• WHAT YOU ARE ASKED TO DO
For the data below, restate word for word only the lines from the line containing "Add attributes presets, status: 시작 전 -> 마침" through the line containing "Ruby 3.4 warnings, owner: 신혜진 -> 배시우", both ends included.

• EXCERPTED RECORDS
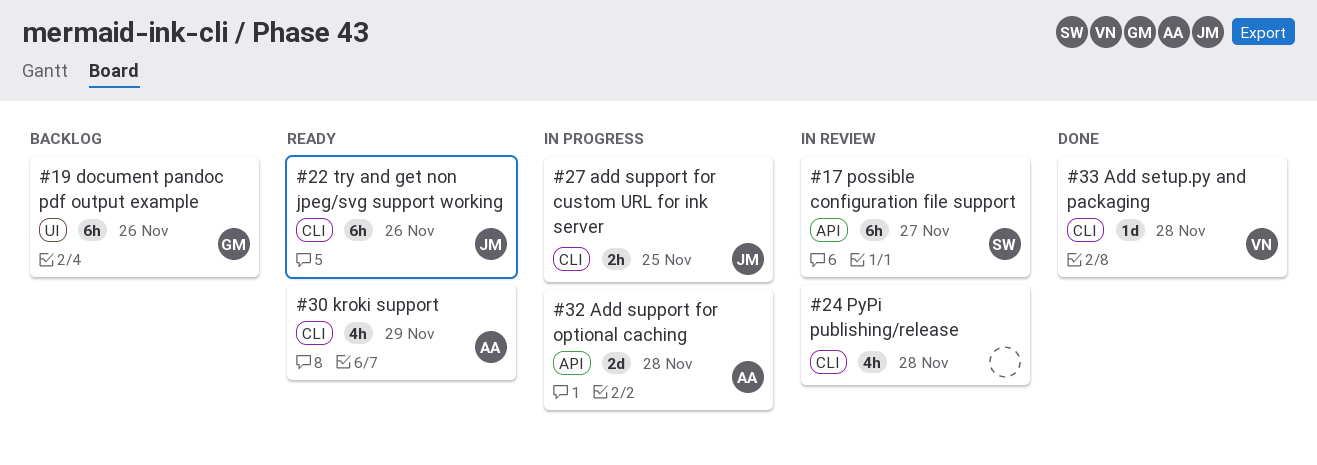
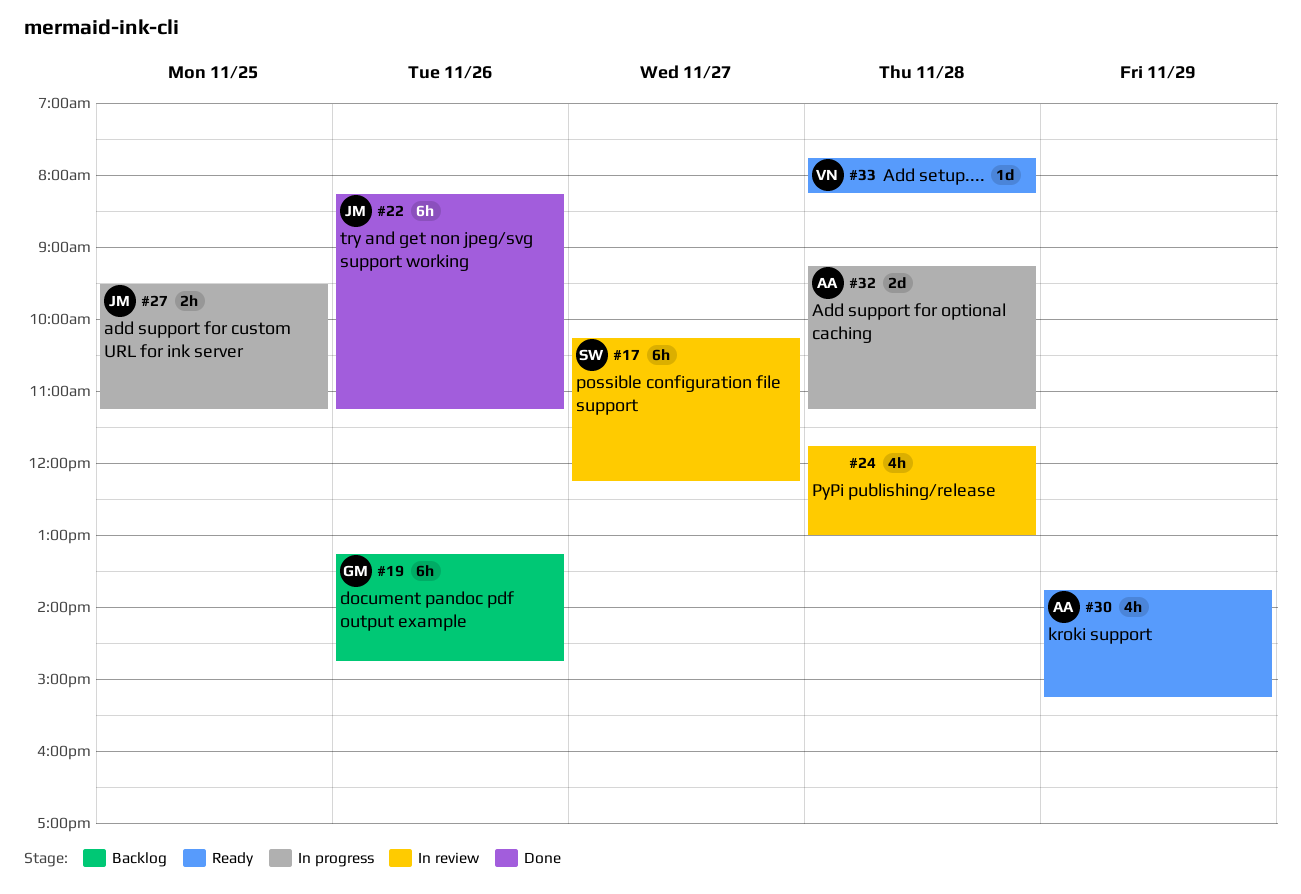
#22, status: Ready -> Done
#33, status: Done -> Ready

--

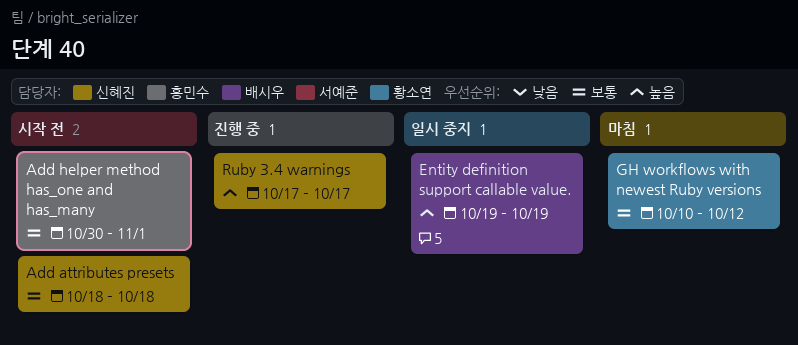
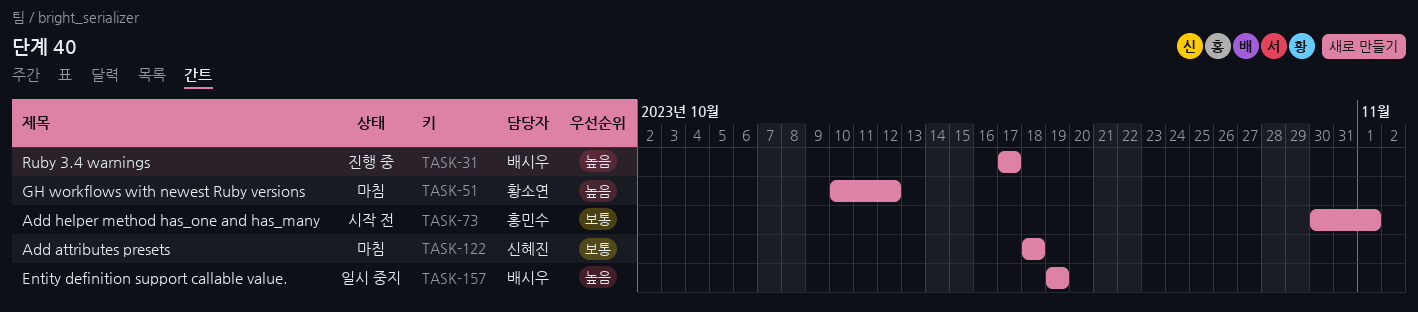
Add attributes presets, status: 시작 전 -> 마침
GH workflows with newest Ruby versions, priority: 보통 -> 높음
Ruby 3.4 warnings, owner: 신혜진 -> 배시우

• RESULT FOR THIS EXERCISE
Add attributes presets, status: 시작 전 -> 마침
GH workflows with newest Ruby versions, priority: 보통 -> 높음
Ruby 3.4 warnings, owner: 신혜진 -> 배시우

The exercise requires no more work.